• _TEXTAUSSCHNITT_:
Zentralisierung, Virtualisierung, Streaming - Teil 1

Application Delivery im Überblick

11. April 2007, 22:00 Uhr | Christa Anderson, Frank Roth/wg Christa Anderson ist Strategic Technology Manager und Frank Roth Managing Director bei Visionapp.

Der Markt bietet zahlreiche Methoden der Application Delivery (Anwendungsbereitstellung) für Windows-Applikationen. Jede dieser Methoden weist Vor- und Nachteile auf, keine eignet sich für alle Anwender gleich gut. Dieser zweiteilige Beitrag befasst sich deshalb mit den Lösungsvarianten zentralisierter Anwendungsbereitstellung. Er gibt einen Überblick über heute verfügbare Techniken und beleuchtet deren Praxisrelevanz. Dieser erste Teil stellt die klassische Softwareverteilung dem Server-based Computing gegenüber, während Teil zwei in der Folgeausgabe der LANline sich dem Hype rund um Streaming- und Virtualisierungstechniken widmen wird.

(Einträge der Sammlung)
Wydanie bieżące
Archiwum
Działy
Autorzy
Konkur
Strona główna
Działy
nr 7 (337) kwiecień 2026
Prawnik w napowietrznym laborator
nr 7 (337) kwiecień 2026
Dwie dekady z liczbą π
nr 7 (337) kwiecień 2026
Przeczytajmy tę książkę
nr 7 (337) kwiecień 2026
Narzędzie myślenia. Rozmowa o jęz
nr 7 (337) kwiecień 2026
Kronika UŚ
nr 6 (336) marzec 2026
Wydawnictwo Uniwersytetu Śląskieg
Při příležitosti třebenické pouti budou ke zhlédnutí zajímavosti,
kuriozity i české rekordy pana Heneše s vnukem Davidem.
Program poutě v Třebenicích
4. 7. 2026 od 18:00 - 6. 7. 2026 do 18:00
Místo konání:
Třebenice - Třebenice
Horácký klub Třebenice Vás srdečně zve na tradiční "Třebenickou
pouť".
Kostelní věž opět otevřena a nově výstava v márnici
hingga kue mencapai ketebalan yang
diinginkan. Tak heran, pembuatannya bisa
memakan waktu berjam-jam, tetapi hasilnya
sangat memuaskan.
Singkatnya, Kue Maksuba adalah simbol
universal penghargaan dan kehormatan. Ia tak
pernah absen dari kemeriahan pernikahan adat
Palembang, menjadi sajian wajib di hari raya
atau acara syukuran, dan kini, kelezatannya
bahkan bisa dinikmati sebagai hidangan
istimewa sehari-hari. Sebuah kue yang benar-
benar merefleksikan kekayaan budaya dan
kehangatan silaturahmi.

• _IHRE AUFGABEN_:
1) Warum befasst sich der Artikel über Application Delivery laut eigener Angabe mit den Lösungsvarianten zentralisierter Anwendungsbereitstellung? Antworten Sie in ein bis drei Sätzen.
2) Beantworten Sie anhand des Artikels über Application Delivery diese Fragen:
(a) An welchem Tag und zu welcher Uhrzeit ist der Beitrag erschienen?
(b) Welche Position hat Frank Roth bei Visionapp?
(c) Welchem Thema wird sich Teil zwei widmen?
3) Bitte führen Sie den Artikel über Application Delivery im Anschluss an seinen letzten Satz weiter.

• _LÖSUNGEN ZUR ÜBUNG_:
1) Der Markt bietet zahlreiche Methoden der Anwendungsbereitstellung für Windows-Applikationen. Jede davon hat Vor- und Nachteile, und keine eignet sich für alle Anwender gleich gut. Deshalb behandelt der Beitrag die Lösungsvarianten zentralisierter Anwendungsbereitstellung.

2)
(a) Am 11. April 2007 um 22:00 Uhr.
(b) Er ist Managing Director.
(c) Dem Hype rund um Streaming- und Virtualisierungstechniken.

3)
Heute wird die Unternehmens-IT mehr denn je daran gemessen, welchen messbaren Wertbeitrag sie
zum Unternehmenserfolg erbringt. In dieser Betrachtung spielt die wirtschaftliche Bereitstellung
der Anwendungen eine entscheidende Rolle. Der Aufbau und Betrieb einer robusten und verlässlichen
Plattform zur effizienten Bereitstellung von Anwendungen (Application-Delivery-Plattform) stellt in
diesem Zusammenhang eine der größten Herausforderungen für die IT-Abteilung dar.

Sie muss zahlreiche Arten von Anwendungen für verschiedene Anwendergruppen über diverse
Zugriffswege zur Verfügung stellen und dabei wichtige Anforderungen erfüllen. Die
Application-Delivery-Plattform eines Unternehmens muss daher folgenden generellen Anforderungen
gerecht werden:

anwenderfreundlich und anpassbar,

kosteneffizient und wirtschaftlich,

abgesichert gegen Sabotage, Spionage und Datendiebstahl,

hoch verfügbar und zuverlässig,

flexibel und skalierbar,

beherrschbar durch möglichst geringe Komplexität.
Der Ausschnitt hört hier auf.